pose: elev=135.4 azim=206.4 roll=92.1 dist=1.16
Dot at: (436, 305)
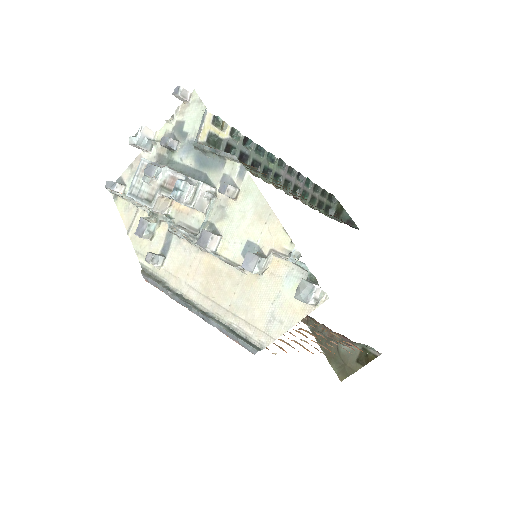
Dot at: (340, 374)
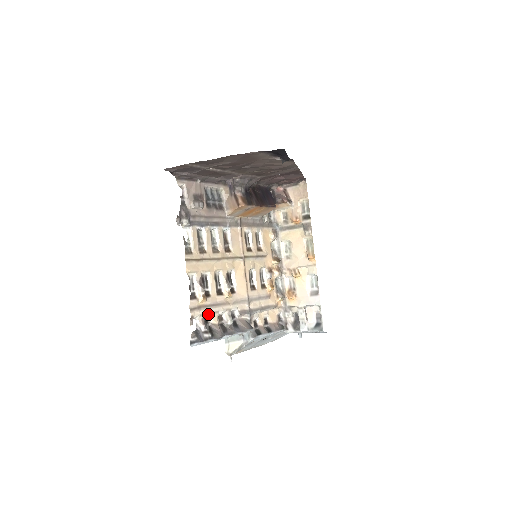
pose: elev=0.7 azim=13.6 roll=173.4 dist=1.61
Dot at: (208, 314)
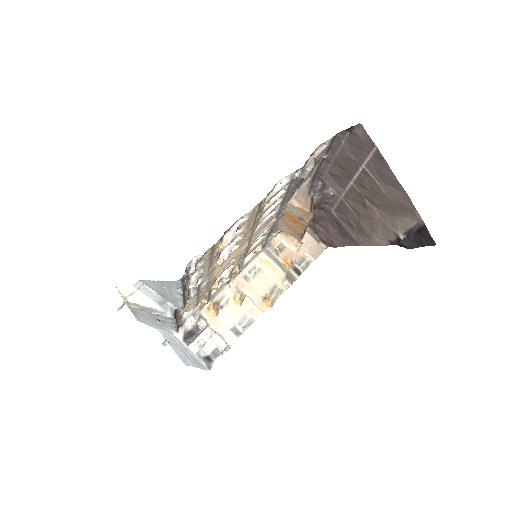
Dot at: (202, 262)
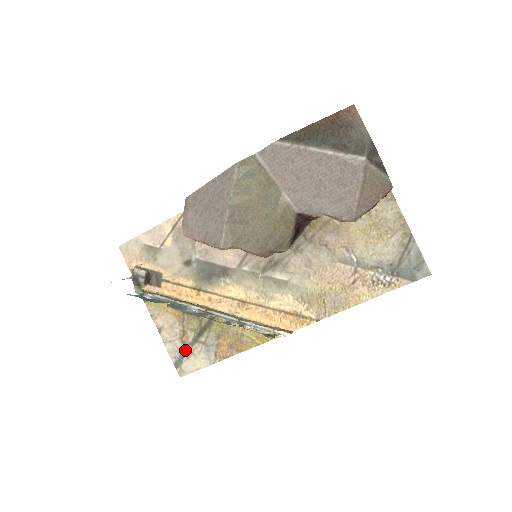
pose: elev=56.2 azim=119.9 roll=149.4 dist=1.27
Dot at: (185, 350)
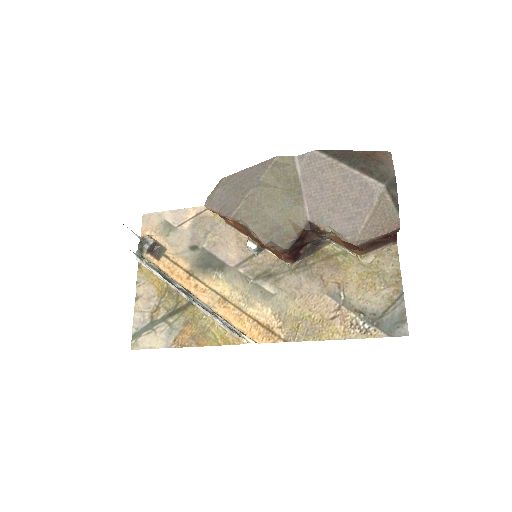
Dot at: (150, 325)
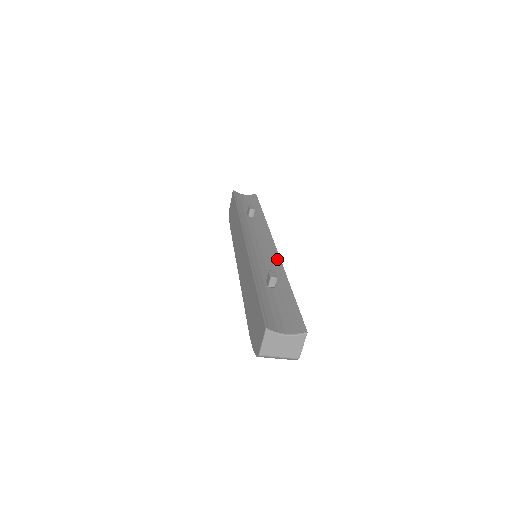
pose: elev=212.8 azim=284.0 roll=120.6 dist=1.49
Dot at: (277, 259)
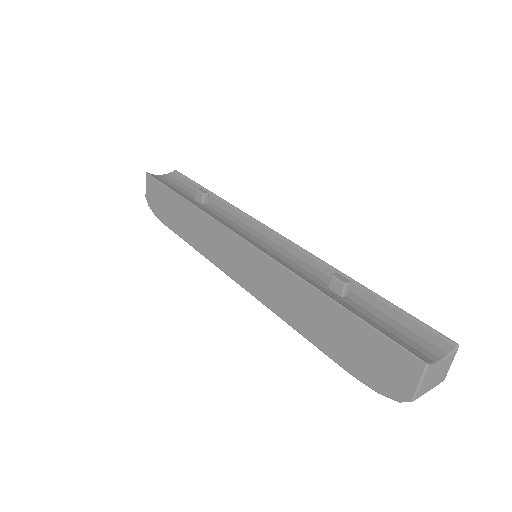
Dot at: (305, 253)
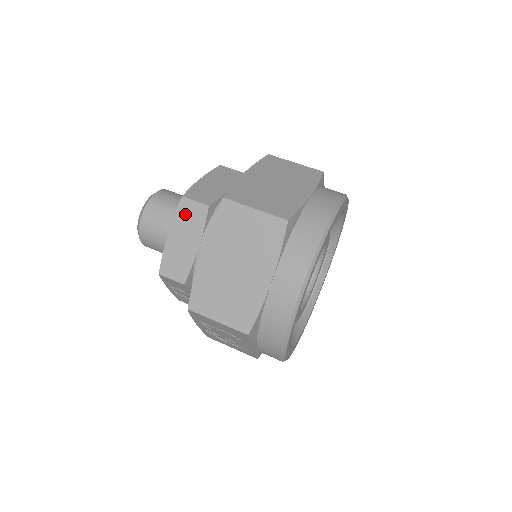
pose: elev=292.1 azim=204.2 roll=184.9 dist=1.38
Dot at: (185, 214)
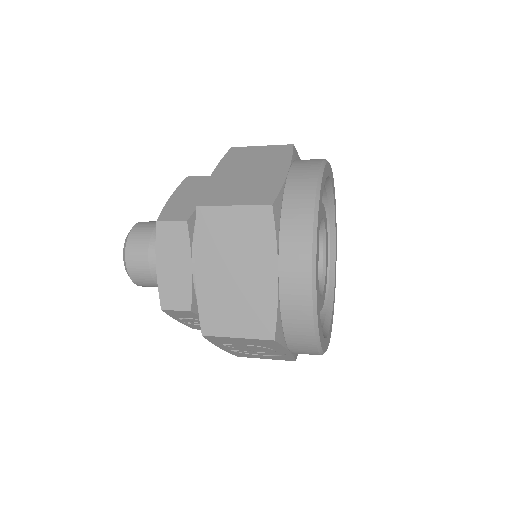
Dot at: (166, 238)
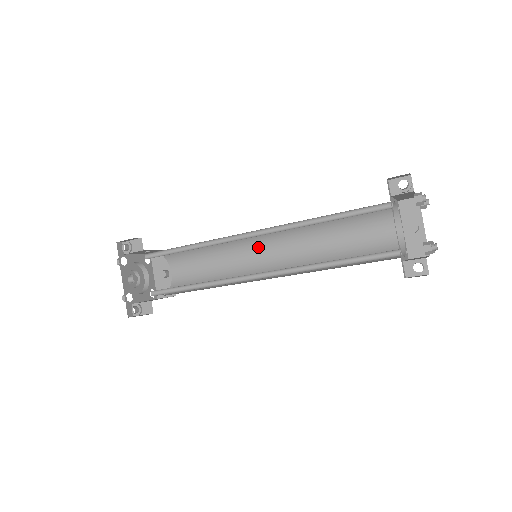
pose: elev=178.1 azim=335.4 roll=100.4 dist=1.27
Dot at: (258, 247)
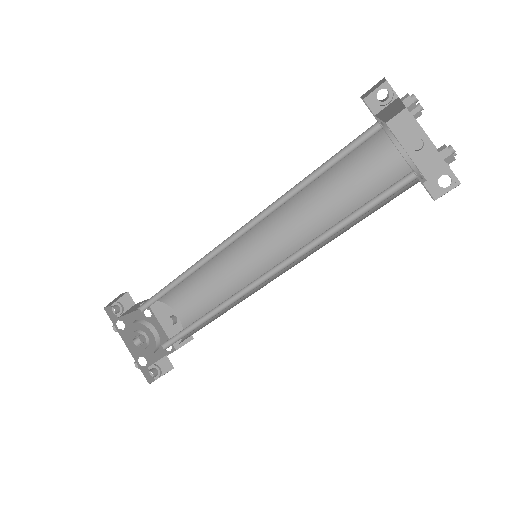
Dot at: (255, 246)
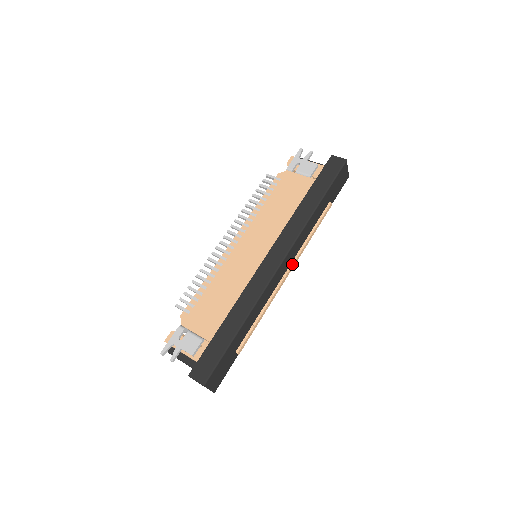
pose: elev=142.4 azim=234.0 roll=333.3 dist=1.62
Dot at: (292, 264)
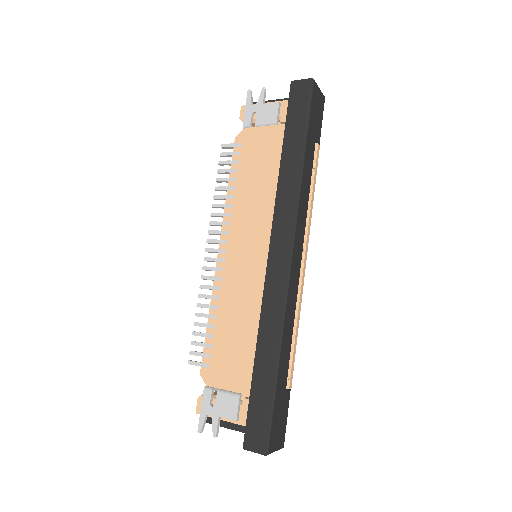
Dot at: (304, 246)
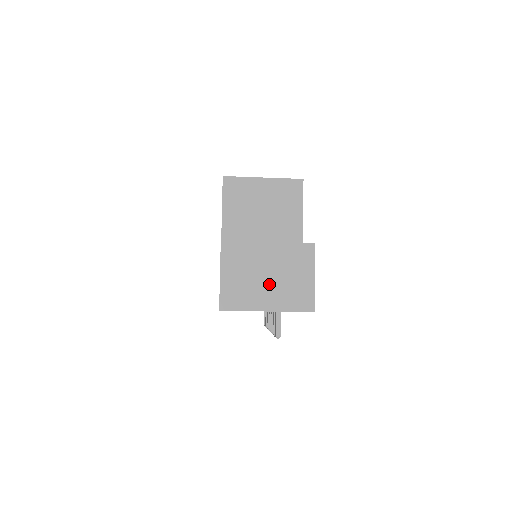
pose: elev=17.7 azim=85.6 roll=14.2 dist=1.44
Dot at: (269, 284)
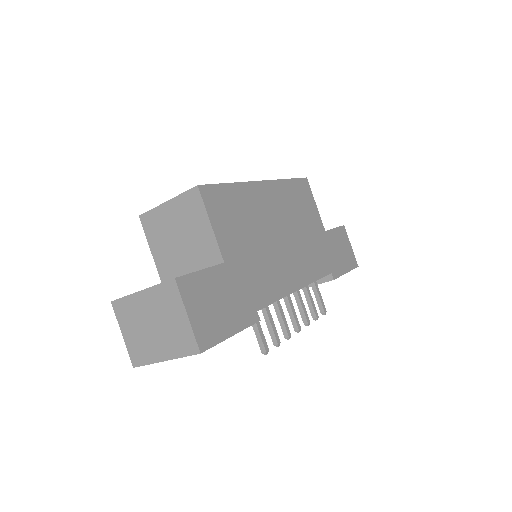
Dot at: (156, 333)
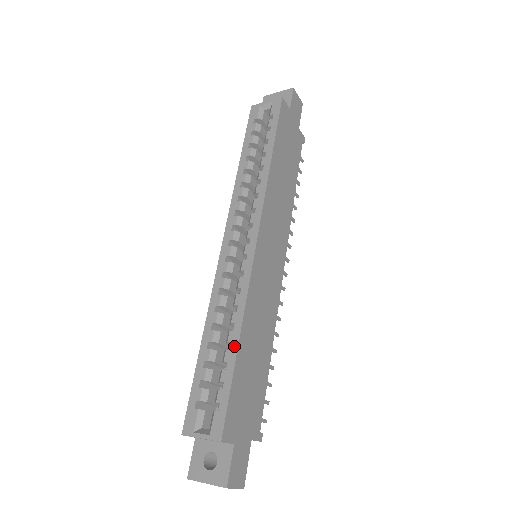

•••

INSTRUCTION >> Change every "pose" in the material above to "camera" and output the resulting lines with everything else unchanged. Leave out the pictures.

RESPONSE TO THE EXERCISE >>
camera: elev=135.4 azim=206.4 roll=92.1 dist=1.16
Dot at: (436, 305)
Dot at: (340, 374)
camera: elev=0.7 azim=13.6 roll=173.4 dist=1.61
Dot at: (208, 314)
Dot at: (202, 262)
camera: elev=56.2 azim=119.9 roll=149.4 dist=1.27
Dot at: (185, 350)
Dot at: (150, 325)
camera: elev=212.8 azim=284.0 roll=120.6 dist=1.49
Dot at: (277, 259)
Dot at: (305, 253)
camera: elev=292.1 azim=204.2 roll=184.9 dist=1.38
Dot at: (185, 214)
Dot at: (166, 238)
camera: elev=178.1 azim=335.4 roll=100.4 dist=1.27
Dot at: (258, 247)
Dot at: (255, 246)
camera: elev=142.4 azim=234.0 roll=333.3 dist=1.62
Dot at: (292, 264)
Dot at: (304, 246)
camera: elev=17.7 azim=85.6 roll=14.2 dist=1.44
Dot at: (269, 284)
Dot at: (156, 333)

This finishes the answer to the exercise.